The Greek government seems to have put together a deal with the banks that hold its debt, but the rest of the austerity program demanded by the European Union, if Greece is to receive the 170 Billion Euros it needs to continue to pay its current bills, is far from settled. The EU says it wants a firm plan in place before it deploys the money.
The Greek people, when asked about more austerity, especially workers and unions, say that another 22% cut in their pay checks is too much. There will be a national union strike tomorrow to make the point.
There really isn't much here that's different from what we've witnessed in the past year, except that this time, the deadline is inching closer than in the past, the unpaid bills are piling up, and the Greek people have been so devastated by the austerity programs already in place that they may be reaching a red line situation.
In addition, European and international financial analysts, and the German financial community, say that even if the banks take the 70% reduction as re-payment of the loans they made to the Greek government, it will not solve Greece's infrastructure problems. I heard analysts today saying that even a 100% reduction - that is, forgiving the Greek debt completely - would not solve Greece's problems.
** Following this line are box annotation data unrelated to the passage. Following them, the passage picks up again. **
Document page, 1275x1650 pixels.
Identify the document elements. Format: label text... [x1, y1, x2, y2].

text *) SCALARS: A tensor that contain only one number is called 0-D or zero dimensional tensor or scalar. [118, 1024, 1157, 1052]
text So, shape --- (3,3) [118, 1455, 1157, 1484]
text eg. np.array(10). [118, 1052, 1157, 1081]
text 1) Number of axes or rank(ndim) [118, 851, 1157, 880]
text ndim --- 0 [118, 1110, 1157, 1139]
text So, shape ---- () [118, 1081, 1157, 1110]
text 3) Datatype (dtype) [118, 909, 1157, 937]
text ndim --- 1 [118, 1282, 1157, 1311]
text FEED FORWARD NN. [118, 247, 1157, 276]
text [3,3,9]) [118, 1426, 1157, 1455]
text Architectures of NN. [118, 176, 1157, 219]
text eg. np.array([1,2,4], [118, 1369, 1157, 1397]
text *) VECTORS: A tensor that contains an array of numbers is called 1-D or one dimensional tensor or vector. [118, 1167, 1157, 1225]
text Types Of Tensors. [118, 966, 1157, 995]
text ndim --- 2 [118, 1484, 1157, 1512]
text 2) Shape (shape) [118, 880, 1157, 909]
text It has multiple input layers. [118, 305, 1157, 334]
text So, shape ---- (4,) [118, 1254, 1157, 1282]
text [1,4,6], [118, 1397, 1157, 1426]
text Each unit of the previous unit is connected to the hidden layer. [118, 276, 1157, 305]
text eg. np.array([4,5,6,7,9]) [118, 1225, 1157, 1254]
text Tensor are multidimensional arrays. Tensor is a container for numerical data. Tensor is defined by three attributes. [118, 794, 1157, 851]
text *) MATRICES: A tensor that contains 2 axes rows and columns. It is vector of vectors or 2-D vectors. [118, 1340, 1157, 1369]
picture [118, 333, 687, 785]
And, what continues to be stupifying is that the infrastructure problem is being made worse by the very austerity programs that the EU is demanding. It is a cycle of lower wages, fewer jobs, less taxes collected because of lower wages and fewer jobs, and finally, with few jobs and no government tax money to use, the Greek economy is grinding to a halt...there is no recovery in sight and there are no austerity programs that will help.
Further, what the EU seems to want is for Greece to pull itself up by dying and coming back from the dead. Germany and other large EU countries do not want to invest their citizens' money in Greece except as loans, but without large investment, the Greek economy, never very modern or strong, will simply wither and die.
That is why experts are still saying, even if the EU is not listening, that the best road forward for Greece is to default, leave the Eurozone, go back to its Drachma (or a local less valuable Euro used only in Greece) and try to get on with its life as it did in the past, when there were no defaults, no banks being asked to forgive debt and no unusually higher than normal unemployment. That was because Greece controlled its own currency and could adjust its value to suit its needs for capital and its domestic and foreign marketplaces. It is not possible with the centrally controlled Euro.
So, we are no closer to a real solution for Greece's problem than we have ever been. But, sometimes it takes bureaucrats and politicians a lot longer than the rest of us to understand these truths.